--- QUOTED PASSAGE ---
Assistant professor receives NIH grant to develop vaccine for rare disease

June 6, 2011 | Research, UToday
By Samantha Pixler



Huntley

Huntley

A new faculty member at The University of Toledo is working in the laboratory to develop a vaccine for a deadly type of bacterial pneumonia.

Dr. Jason Huntley, who joined the University last summer as an assistant professor of medical microbiology and immunology, received a five-year, $2 million National Institutes of Health grant to study the preclinical development of a tularemia vaccine. Tularemia is a deadly type of bacterial pneumonia that if contracted by humans could kill within five to six days.

The government is pushing for a vaccine because tularemia easily could be used as a bioterrorism agent due to its low infectious dose, rapid disease onset, and the ability to easily aerosolize into the air and cause high-mortality rates, Huntley said.

“This grant is a great opportunity for the University,” Huntley said. “Vaccine development and testing takes years, even decades, and I will probably devote my entire life to studying this disease and discovering new formulations to prevent it.”

Huntley and his team study the pathogen Francisella tularensis, the etiological agent of tularemia, to understand how this rare pathogen works and why it kills so quickly. The researchers do this by identifying the bacteria’s virulence factors, examining how it binds to host cells, and surveying how the immune system responds to the infection.

Huntley came to UT from the University of Texas Southwestern Medical Center at Dallas, where he completed his postdoctoral training. He completed his PhD in veterinary pathology in 2004 at Iowa State. He also holds a master’s degree in veterinary microbiology from Iowa State University.
--- SOURCE MATERIAL ---
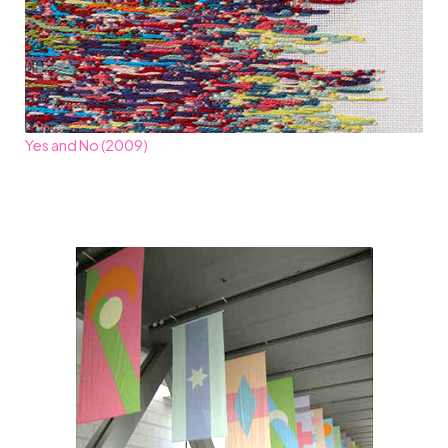
Yes and No (2009)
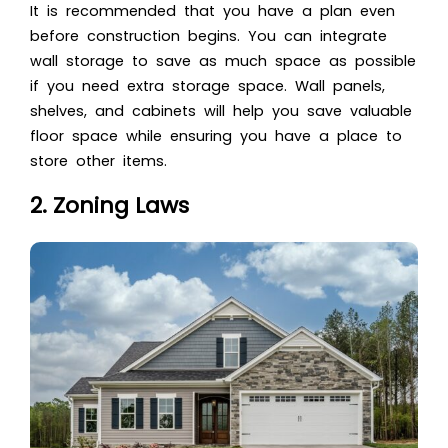
It is recommended that you have a plan even
before construction begins. You can integrate
wall storage to save as much space as possible
if you need extra storage space. Wall panels,
shelves, and cabinets will help you save valuable
floor space while ensuring you have a place to
store other items.
2. Zoning Laws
---
TO DO: In one to three sentences, explain why the government is pushing for a tularemia vaccine, according to the article on the tularemia vaccine grant. The rows have no connection to the article on the tularemia vaccine grant.

TASK SOLUTION: The government is pushing for a vaccine because tularemia could easily be used as a bioterrorism agent. According to Huntley, this is because of its low infectious dose, its rapid disease onset, and its ability to aerosolize easily and cause high mortality rates.